AIM: State how many lines in the entries below contain the string "depth", and reply with that number alone.

DATA EXTRACT:
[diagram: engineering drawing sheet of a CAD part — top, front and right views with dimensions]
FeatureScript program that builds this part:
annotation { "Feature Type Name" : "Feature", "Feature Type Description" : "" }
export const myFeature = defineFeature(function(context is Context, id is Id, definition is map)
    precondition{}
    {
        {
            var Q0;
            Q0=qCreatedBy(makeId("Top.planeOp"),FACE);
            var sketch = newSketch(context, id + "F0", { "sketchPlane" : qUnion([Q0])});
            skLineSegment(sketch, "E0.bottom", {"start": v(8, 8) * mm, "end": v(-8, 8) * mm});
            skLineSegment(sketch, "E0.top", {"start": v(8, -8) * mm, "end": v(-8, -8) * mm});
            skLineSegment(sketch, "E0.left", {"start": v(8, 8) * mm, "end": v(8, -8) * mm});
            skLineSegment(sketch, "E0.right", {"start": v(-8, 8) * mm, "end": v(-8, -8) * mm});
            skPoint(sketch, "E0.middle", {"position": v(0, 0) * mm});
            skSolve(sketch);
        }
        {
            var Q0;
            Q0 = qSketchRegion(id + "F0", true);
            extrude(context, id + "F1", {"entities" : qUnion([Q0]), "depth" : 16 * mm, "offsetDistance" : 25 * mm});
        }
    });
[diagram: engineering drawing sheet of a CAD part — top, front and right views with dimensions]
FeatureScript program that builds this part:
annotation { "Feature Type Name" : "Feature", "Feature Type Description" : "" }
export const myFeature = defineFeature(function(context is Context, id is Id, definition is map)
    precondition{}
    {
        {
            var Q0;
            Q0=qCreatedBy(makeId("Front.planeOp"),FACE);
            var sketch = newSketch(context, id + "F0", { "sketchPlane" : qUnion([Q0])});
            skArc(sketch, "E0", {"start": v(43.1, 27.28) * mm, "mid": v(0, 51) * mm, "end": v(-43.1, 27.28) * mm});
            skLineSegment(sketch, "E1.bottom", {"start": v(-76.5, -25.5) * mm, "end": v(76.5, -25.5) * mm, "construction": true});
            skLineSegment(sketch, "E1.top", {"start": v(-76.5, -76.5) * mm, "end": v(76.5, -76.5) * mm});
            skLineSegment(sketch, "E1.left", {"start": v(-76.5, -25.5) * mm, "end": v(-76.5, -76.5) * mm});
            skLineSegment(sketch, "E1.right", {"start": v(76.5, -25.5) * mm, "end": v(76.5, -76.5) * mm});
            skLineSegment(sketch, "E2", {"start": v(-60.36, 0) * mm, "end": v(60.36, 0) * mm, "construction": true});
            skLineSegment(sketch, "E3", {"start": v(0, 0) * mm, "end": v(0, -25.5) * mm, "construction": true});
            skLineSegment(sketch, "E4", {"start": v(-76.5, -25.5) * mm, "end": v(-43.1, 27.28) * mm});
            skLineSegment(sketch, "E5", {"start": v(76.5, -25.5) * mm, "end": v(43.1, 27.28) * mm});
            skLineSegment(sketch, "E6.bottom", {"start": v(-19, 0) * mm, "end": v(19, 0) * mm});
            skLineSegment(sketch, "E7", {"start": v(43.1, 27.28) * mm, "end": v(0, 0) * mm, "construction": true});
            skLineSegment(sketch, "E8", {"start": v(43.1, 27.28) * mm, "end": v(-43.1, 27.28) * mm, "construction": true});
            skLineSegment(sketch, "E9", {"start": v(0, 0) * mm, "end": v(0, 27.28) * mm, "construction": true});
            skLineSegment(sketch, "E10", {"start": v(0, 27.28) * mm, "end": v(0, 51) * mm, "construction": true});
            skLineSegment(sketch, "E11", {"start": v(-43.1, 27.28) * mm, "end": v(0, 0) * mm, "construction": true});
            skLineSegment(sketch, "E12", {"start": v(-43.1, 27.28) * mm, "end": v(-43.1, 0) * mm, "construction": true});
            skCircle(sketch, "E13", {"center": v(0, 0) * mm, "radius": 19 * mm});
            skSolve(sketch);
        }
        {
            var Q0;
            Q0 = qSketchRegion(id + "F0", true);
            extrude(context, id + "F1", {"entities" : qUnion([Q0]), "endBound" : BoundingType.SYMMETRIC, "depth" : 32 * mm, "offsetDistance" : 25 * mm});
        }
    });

SOLUTION FOR THIS TASK: 2